Microscopic Assessment of Enzyme-Mediated Inhibition of Biofilm Formation

Begin with two glass-bottom microdishes containing suspensions of a biofilm-forming bacterium.

The treatment dish contains an active signaling-disrupting enzyme, while the control includes the inactivated enzyme.

Cover the dishes and incubate to allow bacterial adhesion to the microdish surface.

Wash to remove non-adherent cells, then introduce fresh medium containing the enzymes and incubate.

In the control dish, the bacteria communicate through signaling molecules and produce extracellular polymeric substances (EPS), forming a biofilm.

The active enzyme degrades the signaling molecules, disrupting their function and reducing biofilm formation.

Replenish with fresh medium and incubate further to reinforce the enzyme's biofilm-disrupting effects.

Remove the medium, add fluorescently labeled lectins, and incubate to allow lectin binding to the EPS.

Wash to remove any unbound lectin.

Incubate with a fixative to preserve biofilm architecture, then rinse the dish.

Acquire confocal microscopy images to assess the enzyme-mediated suppression of biofilm formation.

To carry out confocal laser scanning microscopy, or CLSM, of A. baumannii S1 biofilms, grow a 5 milliliter culture of A. baumannii S1 in LB at 30 degrees Celsius in a shaking incubator for 16 hours. Adjust the culture of A. baumannii S1 to an OD₆₀₀ of 0.8.

Then use fresh LB containing 1.2 milligrams per milliliter of purified GKL enzyme to dilute the culture, 1 to 100, and add 1 milliliter to a 35 milliliter glass-bottomed microdish. Cover the microdish with a lid and place it in a 10 liter plastic container and seal it before incubating the dish at 30 degrees Celsius for three hours. After gently removing the medium, add 1 milliliter of fresh medium containing 30 microliters of purified GKL enzyme, then incubate at 30 degrees Celsius for another 21 hours.

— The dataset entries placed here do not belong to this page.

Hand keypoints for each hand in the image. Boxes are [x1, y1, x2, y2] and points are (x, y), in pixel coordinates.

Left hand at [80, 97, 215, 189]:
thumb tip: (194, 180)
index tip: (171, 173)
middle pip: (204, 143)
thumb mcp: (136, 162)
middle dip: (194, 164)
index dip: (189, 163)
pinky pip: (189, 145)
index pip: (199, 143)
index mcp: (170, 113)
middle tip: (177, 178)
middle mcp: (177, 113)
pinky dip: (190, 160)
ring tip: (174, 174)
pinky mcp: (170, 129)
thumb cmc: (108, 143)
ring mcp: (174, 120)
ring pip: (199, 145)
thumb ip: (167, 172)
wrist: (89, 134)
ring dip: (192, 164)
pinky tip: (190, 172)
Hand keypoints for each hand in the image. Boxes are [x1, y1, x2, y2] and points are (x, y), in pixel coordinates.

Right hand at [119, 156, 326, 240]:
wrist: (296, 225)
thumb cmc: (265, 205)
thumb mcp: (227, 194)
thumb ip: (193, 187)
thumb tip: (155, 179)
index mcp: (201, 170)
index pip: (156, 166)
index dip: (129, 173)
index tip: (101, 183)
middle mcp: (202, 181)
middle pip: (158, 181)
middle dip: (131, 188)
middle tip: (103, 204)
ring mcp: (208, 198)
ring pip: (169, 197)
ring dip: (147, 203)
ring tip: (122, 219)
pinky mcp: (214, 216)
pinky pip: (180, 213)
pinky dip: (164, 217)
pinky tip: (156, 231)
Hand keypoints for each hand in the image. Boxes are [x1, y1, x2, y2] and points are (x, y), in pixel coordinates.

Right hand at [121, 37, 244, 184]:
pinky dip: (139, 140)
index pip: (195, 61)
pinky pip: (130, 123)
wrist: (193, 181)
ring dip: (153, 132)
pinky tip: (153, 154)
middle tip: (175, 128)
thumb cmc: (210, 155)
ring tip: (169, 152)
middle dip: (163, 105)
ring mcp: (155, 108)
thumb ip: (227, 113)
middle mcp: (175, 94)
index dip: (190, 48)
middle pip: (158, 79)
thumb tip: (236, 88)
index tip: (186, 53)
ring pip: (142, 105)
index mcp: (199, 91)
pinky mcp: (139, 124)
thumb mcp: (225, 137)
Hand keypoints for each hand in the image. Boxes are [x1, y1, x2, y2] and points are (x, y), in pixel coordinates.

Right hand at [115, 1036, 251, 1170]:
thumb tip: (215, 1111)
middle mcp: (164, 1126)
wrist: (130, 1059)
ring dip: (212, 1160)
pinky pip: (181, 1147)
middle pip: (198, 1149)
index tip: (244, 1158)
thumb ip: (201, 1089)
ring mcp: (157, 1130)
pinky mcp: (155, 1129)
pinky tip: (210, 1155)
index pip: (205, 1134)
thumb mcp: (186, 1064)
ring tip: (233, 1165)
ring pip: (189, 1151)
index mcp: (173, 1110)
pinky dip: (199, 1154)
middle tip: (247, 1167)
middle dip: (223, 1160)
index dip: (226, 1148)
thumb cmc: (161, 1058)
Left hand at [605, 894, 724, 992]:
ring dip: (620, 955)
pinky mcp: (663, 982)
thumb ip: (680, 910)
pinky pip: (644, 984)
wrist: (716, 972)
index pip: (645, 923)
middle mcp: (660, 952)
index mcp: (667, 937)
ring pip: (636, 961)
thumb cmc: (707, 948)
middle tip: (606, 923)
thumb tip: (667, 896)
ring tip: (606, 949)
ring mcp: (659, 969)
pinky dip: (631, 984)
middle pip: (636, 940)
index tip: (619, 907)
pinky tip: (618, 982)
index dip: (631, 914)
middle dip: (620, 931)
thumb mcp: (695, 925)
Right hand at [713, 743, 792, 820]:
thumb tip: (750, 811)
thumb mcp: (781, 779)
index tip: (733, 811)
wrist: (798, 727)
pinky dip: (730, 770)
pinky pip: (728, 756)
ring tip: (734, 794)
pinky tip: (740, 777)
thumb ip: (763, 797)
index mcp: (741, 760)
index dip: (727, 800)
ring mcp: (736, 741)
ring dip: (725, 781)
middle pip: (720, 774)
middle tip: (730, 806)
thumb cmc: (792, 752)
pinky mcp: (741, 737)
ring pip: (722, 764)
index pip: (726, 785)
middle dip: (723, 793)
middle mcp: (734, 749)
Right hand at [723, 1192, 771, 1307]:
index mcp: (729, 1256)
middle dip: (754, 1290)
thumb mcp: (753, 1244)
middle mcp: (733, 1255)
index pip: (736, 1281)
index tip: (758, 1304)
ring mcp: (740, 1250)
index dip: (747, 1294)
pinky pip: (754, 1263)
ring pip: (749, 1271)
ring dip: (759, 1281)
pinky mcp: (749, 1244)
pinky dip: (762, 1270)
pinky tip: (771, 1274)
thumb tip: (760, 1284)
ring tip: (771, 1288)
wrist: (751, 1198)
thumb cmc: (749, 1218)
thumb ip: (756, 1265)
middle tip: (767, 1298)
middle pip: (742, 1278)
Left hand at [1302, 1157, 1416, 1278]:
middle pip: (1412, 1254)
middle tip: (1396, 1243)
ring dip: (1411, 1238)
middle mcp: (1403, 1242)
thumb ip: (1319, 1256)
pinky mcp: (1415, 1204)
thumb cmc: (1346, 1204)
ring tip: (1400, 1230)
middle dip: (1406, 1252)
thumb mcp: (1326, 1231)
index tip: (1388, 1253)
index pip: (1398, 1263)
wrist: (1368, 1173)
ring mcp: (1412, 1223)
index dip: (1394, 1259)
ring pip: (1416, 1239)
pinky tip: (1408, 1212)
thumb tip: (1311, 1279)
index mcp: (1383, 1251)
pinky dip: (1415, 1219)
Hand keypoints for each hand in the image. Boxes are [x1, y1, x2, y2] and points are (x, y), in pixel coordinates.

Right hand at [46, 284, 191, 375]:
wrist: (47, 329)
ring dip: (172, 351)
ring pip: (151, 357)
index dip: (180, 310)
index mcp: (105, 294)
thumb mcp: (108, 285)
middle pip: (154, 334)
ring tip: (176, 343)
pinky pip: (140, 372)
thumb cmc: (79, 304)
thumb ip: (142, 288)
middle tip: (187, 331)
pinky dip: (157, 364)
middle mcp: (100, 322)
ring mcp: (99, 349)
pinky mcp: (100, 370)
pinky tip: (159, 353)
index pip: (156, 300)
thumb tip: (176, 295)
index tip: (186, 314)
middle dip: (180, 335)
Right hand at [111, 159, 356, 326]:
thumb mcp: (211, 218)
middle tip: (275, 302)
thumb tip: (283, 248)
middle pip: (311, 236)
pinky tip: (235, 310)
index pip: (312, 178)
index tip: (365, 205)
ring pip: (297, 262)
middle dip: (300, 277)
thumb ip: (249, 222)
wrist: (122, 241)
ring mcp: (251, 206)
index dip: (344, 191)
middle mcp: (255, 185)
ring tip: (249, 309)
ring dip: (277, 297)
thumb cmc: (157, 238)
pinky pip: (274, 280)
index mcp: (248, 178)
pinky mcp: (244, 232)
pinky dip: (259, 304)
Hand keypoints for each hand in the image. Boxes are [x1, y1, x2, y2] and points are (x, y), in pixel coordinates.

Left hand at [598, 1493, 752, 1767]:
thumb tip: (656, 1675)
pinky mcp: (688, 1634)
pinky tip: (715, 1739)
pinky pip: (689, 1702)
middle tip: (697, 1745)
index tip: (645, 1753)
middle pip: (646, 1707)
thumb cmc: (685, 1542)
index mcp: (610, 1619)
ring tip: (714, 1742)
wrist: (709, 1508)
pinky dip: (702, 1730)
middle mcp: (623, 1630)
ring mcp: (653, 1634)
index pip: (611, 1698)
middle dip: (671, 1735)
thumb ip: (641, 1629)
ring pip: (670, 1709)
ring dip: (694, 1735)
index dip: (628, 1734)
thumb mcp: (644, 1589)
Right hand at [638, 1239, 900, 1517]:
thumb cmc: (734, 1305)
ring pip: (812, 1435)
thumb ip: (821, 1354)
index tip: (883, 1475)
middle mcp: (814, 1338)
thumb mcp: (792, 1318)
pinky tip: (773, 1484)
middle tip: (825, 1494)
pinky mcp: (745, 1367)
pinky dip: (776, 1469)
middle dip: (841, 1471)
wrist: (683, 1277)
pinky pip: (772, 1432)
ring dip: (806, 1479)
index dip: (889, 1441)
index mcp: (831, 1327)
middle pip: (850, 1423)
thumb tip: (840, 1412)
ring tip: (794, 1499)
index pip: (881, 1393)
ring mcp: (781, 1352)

Gently remove the medium a second time and replace with another 1 milliliter of GKL enzyme in fresh medium. Incubate at 30 degrees Celsius for 24 hours. After the incubation, gently remove the medium and add 500 microliters of 5 micrograms per milliliter of Alexa Fluor 488 conjugated wheat germ agglutinin dissolved in HBSS.

Incubate the microdish at 37 degrees Celsius for 30 minutes to stain the biofilms. To fix the biofilms, add 500 microliters of 3.7% formaldehyde dissolved in HBSS and incubate at 37 degrees Celsius for 30 minutes. Use 2 milliliters of HBSS to wash the microdish once, then remove the solution completely.

Store the dish in the dark at 4 degrees Celsius prior to CLSM imaging. For CLSM imaging and analysis, use a 63 X objective to generate 97 stacks per image with an interval of 0.21 microns per stack.